### Entries supplied

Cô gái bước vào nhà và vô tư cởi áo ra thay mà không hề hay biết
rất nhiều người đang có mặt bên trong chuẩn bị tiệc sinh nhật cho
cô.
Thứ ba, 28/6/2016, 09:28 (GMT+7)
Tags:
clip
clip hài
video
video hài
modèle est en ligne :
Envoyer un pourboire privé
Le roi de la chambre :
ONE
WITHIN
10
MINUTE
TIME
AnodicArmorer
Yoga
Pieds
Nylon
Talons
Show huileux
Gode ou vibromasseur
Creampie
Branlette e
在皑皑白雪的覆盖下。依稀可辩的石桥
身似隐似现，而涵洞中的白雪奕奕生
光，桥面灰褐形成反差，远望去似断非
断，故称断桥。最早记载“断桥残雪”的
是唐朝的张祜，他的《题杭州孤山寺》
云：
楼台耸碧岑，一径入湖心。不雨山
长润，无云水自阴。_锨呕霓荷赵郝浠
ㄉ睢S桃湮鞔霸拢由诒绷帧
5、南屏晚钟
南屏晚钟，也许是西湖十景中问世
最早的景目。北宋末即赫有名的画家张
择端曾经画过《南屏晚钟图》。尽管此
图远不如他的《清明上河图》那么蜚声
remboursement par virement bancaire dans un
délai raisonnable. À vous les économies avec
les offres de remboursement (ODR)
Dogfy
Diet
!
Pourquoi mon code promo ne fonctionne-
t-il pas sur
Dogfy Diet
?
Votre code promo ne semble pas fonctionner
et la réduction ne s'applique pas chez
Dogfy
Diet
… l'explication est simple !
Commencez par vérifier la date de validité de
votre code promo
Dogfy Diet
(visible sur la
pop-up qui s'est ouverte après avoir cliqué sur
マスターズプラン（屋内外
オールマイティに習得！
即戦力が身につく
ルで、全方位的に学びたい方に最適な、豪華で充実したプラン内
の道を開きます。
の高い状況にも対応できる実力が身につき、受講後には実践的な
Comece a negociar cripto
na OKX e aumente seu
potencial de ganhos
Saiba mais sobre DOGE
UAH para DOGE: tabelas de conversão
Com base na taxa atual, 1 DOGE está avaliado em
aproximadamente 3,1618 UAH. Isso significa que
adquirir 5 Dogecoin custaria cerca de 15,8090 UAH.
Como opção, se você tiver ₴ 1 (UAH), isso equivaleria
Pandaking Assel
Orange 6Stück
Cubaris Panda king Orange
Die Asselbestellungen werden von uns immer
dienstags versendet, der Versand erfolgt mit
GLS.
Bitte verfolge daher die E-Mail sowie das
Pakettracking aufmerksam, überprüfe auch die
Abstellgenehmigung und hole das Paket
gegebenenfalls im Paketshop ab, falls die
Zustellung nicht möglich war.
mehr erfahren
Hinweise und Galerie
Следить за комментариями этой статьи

######

* Task to carry out
Only one stretch of the data above is needed. Restate it word for word, from the line containing "Branlette e" through the line containing "Hinweise und Galerie", both ends included.

* Solution
Branlette e
在皑皑白雪的覆盖下。依稀可辩的石桥
身似隐似现，而涵洞中的白雪奕奕生
光，桥面灰褐形成反差，远望去似断非
断，故称断桥。最早记载“断桥残雪”的
是唐朝的张祜，他的《题杭州孤山寺》
云：
楼台耸碧岑，一径入湖心。不雨山
长润，无云水自阴。_锨呕霓荷赵郝浠
ㄉ睢S桃湮鞔霸拢由诒绷帧
5、南屏晚钟
南屏晚钟，也许是西湖十景中问世
最早的景目。北宋末即赫有名的画家张
择端曾经画过《南屏晚钟图》。尽管此
图远不如他的《清明上河图》那么蜚声
remboursement par virement bancaire dans un
délai raisonnable. À vous les économies avec
les offres de remboursement (ODR)
Dogfy
Diet
!
Pourquoi mon code promo ne fonctionne-
t-il pas sur
Dogfy Diet
?
Votre code promo ne semble pas fonctionner
et la réduction ne s'applique pas chez
Dogfy
Diet
… l'explication est simple !
Commencez par vérifier la date de validité de
votre code promo
Dogfy Diet
(visible sur la
pop-up qui s'est ouverte après avoir cliqué sur
マスターズプラン（屋内外
オールマイティに習得！
即戦力が身につく
ルで、全方位的に学びたい方に最適な、豪華で充実したプラン内
の道を開きます。
の高い状況にも対応できる実力が身につき、受講後には実践的な
Comece a negociar cripto
na OKX e aumente seu
potencial de ganhos
Saiba mais sobre DOGE
UAH para DOGE: tabelas de conversão
Com base na taxa atual, 1 DOGE está avaliado em
aproximadamente 3,1618 UAH. Isso significa que
adquirir 5 Dogecoin custaria cerca de 15,8090 UAH.
Como opção, se você tiver ₴ 1 (UAH), isso equivaleria
Pandaking Assel
Orange 6Stück
Cubaris Panda king Orange
Die Asselbestellungen werden von uns immer
dienstags versendet, der Versand erfolgt mit
GLS.
Bitte verfolge daher die E-Mail sowie das
Pakettracking aufmerksam, überprüfe auch die
Abstellgenehmigung und hole das Paket
gegebenenfalls im Paketshop ab, falls die
Zustellung nicht möglich war.
mehr erfahren
Hinweise und Galerie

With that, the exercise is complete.